Seminiamo la gentilezza, solo così possiamo fermare la violenza sulle donne
di Rossana Titone - 25 novembre, mi piacerebbe fosse il giorno 0. E invece anche oggi in tutta Italia conteremo le vittime che hanno pagato con il prezzo della vita l’aver amato qualcuno.
La pandemia ha acuito il dramma, la violenza tra le mura domestiche è aumentata in maniera esponenziale. Si parte dalla violenza economica, una donna senza una sua indipendenza economica non riuscirà a staccarsi dal nido che si trasforma in gabbia, poi in tomba.
A questo tipo di violenza si accompagna quella psicologica, subdola, che scava, che plagia, che fa sentire una donna sbagliata, la stessa donna che riesce anche a giustificare gesti violenti dandosi la responsabilità dell’accaduto. Botte, umiliazioni, parolacce, terrore, odio. Non è amore. Non è educazione.
Si parte da lì, dalla prima forma di regole che un bambino e una bambina ricevono: l’educazione, che poi si declina in rispetto, accettazione dell’altro, capacità di dialogo e mai di violenza né fisica né verbale.
Ogni anno contiamo le vittime, assistiamo ai discorsi dei rappresentanti delle istituzioni, degli esperti, ma serve davvero tutto questo?
Le date ci sono per essere ricordate, per promuovere azioni e per sensibilizzare, ma da sole non bastano se non c’è un percorso che duri tutto l’anno e che affronti con fare pragmatico il fenomeno.
Parlarne, parlare sempre. Questa sarebbe già una rivoluzione. Parlarne non tra noi, parlarci non addosso ma confrontarsi con le giovani, le bambini, gli uomini. Parlarne insieme perché anche le donne possono non comprendere i disagi di altre donne.
E poi parliamo di strumenti, quelli che ci sono sono efficaci? Ancora no. E qui la politica deve intervenire subito. Una donna che scappa dal suo aguzzino è una donna che deve ricostruire se stessa, deve rimettere insieme i pezzi, deve capire che non è una donna sbagliata, che il suo cuore ha provato a cambiare ciò che invece non poteva essere cambiato.

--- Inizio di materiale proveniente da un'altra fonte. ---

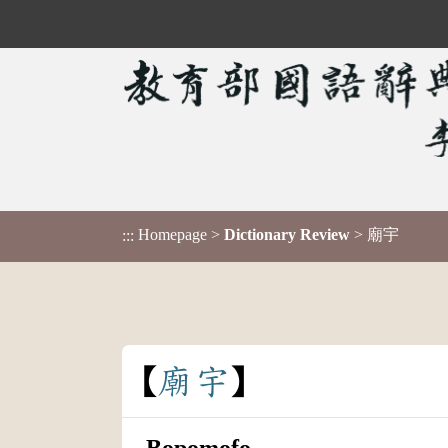
Homepage
>
Dictionary Review
> 廟宇
:::
廟
宇
Bopomofo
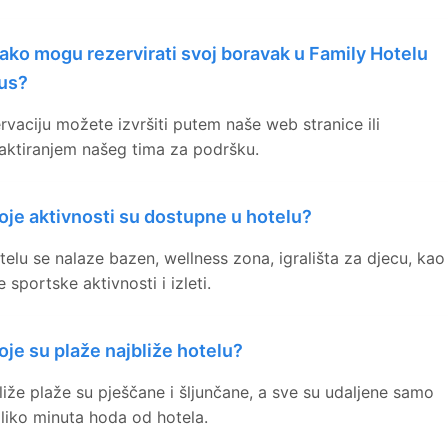
ako mogu rezervirati svoj boravak u Family Hotelu
us?
rvaciju možete izvršiti putem naše web stranice ili
aktiranjem našeg tima za podršku.
oje aktivnosti su dostupne u hotelu?
telu se nalaze bazen, wellness zona, igrališta za djecu, kao 
 sportske aktivnosti i izleti.
oje su plaže najbliže hotelu?
liže plaže su pješčane i šljunčane, a sve su udaljene samo
liko minuta hoda od hotela.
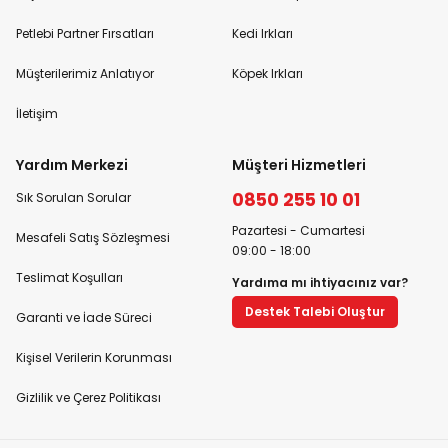
Petlebi Partner Fırsatları
Kedi Irkları
Müşterilerimiz Anlatıyor
Köpek Irkları
İletişim
Yardım Merkezi
Müşteri Hizmetleri
0850 255 10 01
Sık Sorulan Sorular
Pazartesi - Cumartesi
Mesafeli Satış Sözleşmesi
09:00 - 18:00
Teslimat Koşulları
Yardıma mı ihtiyacınız var?
Destek Talebi Oluştur
Garanti ve İade Süreci
Kişisel Verilerin Korunması
Gizlilik ve Çerez Politikası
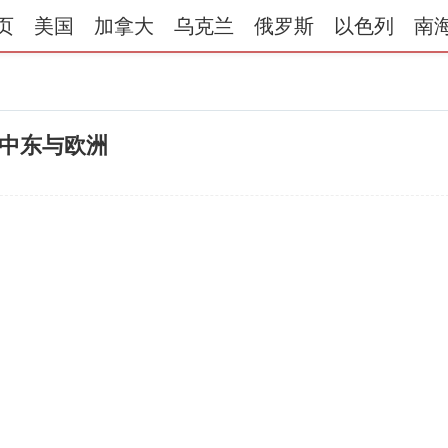
页
美国
加拿大
乌克兰
俄罗斯
以色列
南
中东与欧洲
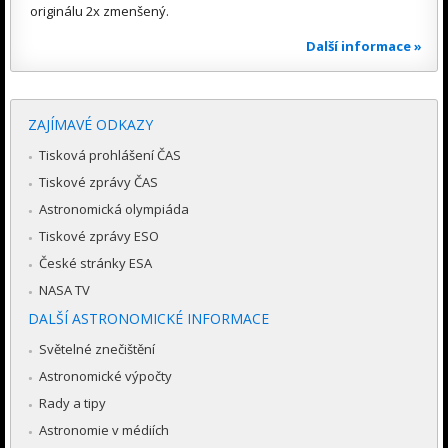
originálu 2x zmenšený.
Další informace »
ZAJÍMAVÉ ODKAZY
Tisková prohlášení ČAS
Tiskové zprávy ČAS
Astronomická olympiáda
Tiskové zprávy ESO
České stránky ESA
NASA TV
DALŠÍ ASTRONOMICKÉ INFORMACE
Světelné znečištění
Astronomické výpočty
Rady a tipy
Astronomie v médiích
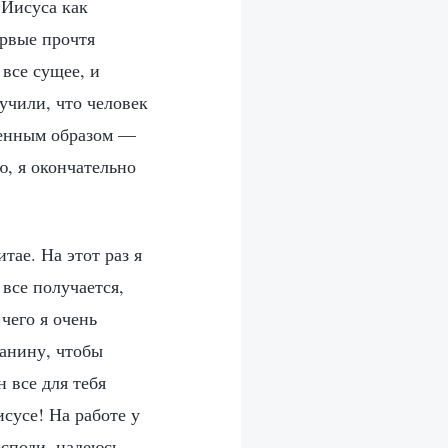
 Иисуса как
ервые прочтя
 все сущее, и
учили, что человек
венным образом —
ю, я окончательно
тае. На этот раз я
все получается,
чего я очень
ианину, чтобы
н все для тебя
исусе! На работе у
осподи, надеюсь,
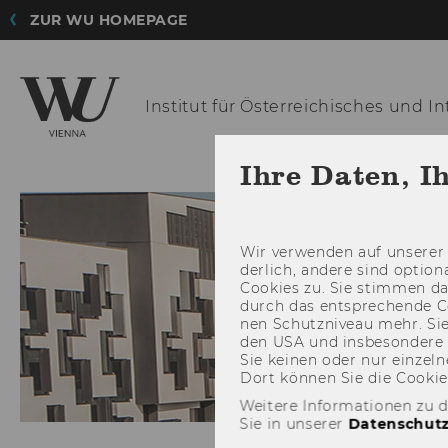
ZUR WU HOMEPAGE
Institut für Österreichisches
und Int
Ihre Daten, I
INSTITUT
Wir ver­wen­den auf un­se­rer 
der­lich, an­de­re sind op­tio
Coo­kies zu. Sie stim­men 
durch das ent­spre­chen­de C
nen Schutz­ni­veau mehr. Sie 
den USA und ins­be­son­de­r
Sie kei­nen oder nur ein­zel­ne
Dort kön­nen Sie die Coo­kies i
Weitere Informationen zu 
Sie in unserer
Datenschutz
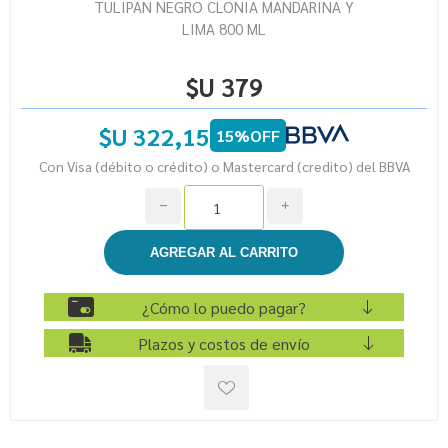
TULIPAN NEGRO CLONIA MANDARINA Y
LIMA 800 ML
$U 379
$U 322,15
15%OFF
Con Visa (débito o crédito) o Mastercard (credito) del BBVA
h
i
¿Cómo lo puedo pagar?
Plazos y costos de envío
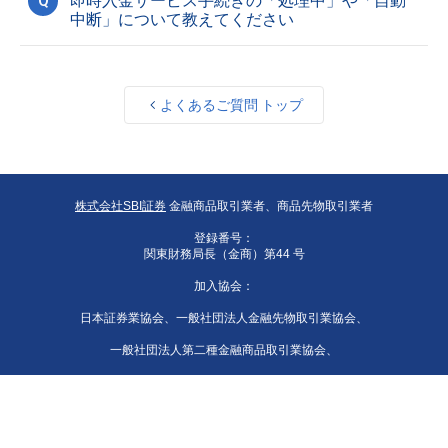
Q
即時入金サービス手続きの「処理中」や「自動
中断」について教えてください
よくあるご質問 トップ
株式会社SBI証券
金融商品取引業者、商品先物取引業者
登録番号：
関東財務局長（金商）第44 号
加入協会：
日本証券業協会、一般社団法人金融先物取引業協会、
一般社団法人第二種金融商品取引業協会、
一般社団法人資産運用業協会、
一般社団法人 日本STO協会、日本商品先物取引協会、
一般社団法人日本暗号資産等取引業協会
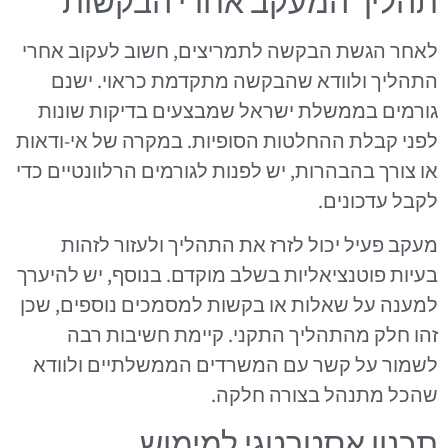
תהליך המעקב אחרי הבקשות
לאחר הגשת הבקשה לתמריצים, חשוב לעקוב אחרי
התהליך ולוודא שהבקשה מתקדמת כראוי. ישנם
גורמים בממשלת ישראל שמבצעים בדיקות שונות
לפני קבלת ההחלטות הסופיות. במקרה של אי-ודאות
או צורך בהבהרות, יש לפנות לגורמים הרלוונטיים כדי
לקבל עדכונים.
מעקב פעיל יכול לזרז את התהליך ולעזור לזהות
בעיות פוטנציאליות בשלב מוקדם. בנוסף, יש להיערך
למענה על שאלות או בקשות למסמכים נוספים, שכן
זהו חלק מהתהליך התקני. קיימת חשיבות רבה
לשמור על קשר עם המשרדים הממשלתיים ולוודא
שהכל מתנהל בצורה חלקה.
תכנון אסטרטגי למימוש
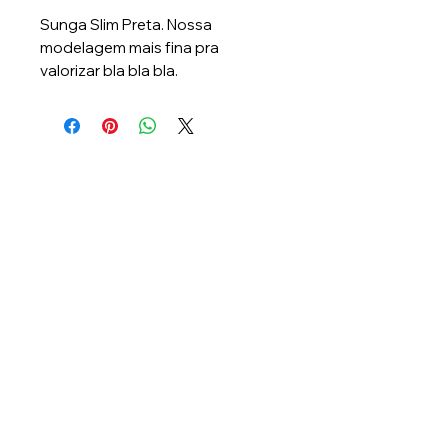
Sunga Slim Preta. Nossa
modelagem mais fina pra
valorizar bla bla bla.
Lambee Produções
CNPJ: 47.098.824/0001-00
CLN 112 Bloco D 85 - Brasília - DF -
70.762-
540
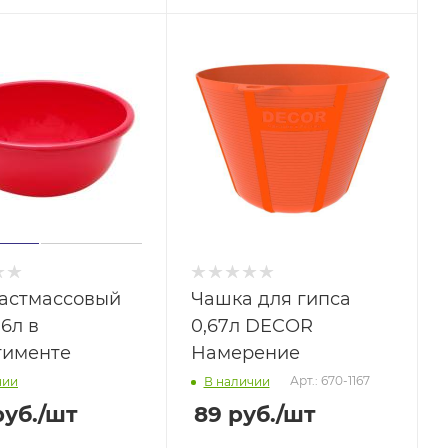
ластмассовый
Чашка для гипса
6л в
0,67л DECOR
тименте
Намерение
Арт.: 670-1167
чии
В наличии
уб.
/шт
89
руб.
/шт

C’è bisogno di sostegno economico serio e concreto, c’è bisogno di lavoro per creare le condizioni necessarie e dignitose di una rinascita.
La donna è in movimento, fa passi avanti e indietro, l’uomo in questo momento invece è fermo perché c’è una società interamente pensata al maschile, ed ecco perché l’uomo si pone meno domande rispetto ad una donna.
Una donna ferita è una donna congelata, che ha deciso di mettere in soffitta al buio le sue emozioni, le sue capacità, le sue speranze, i suoi sogni. Una donna violentata nell’animo è una donna che non si aspetta più nulla se non di morire. Ognuno di noi ha delle responsabilità, per il proprio ruolo, ognuno di noi può essere differenza.
Seminiamo la gentilezza in chiunque incontriamo, casa per casa, entriamoci con i social, oggi mezzo potentissimo e a disposizione di chiunque, per mostrare la parte normale di una società che non può picchiare e non può governare i processi della vita con l’odio, che non può picchiare. Che non deve uccidere.
E’ un percorso lunghissimo e difficile, coraggioso e necessario.
Prima o poi dopo la semina il raccolto ci sarà.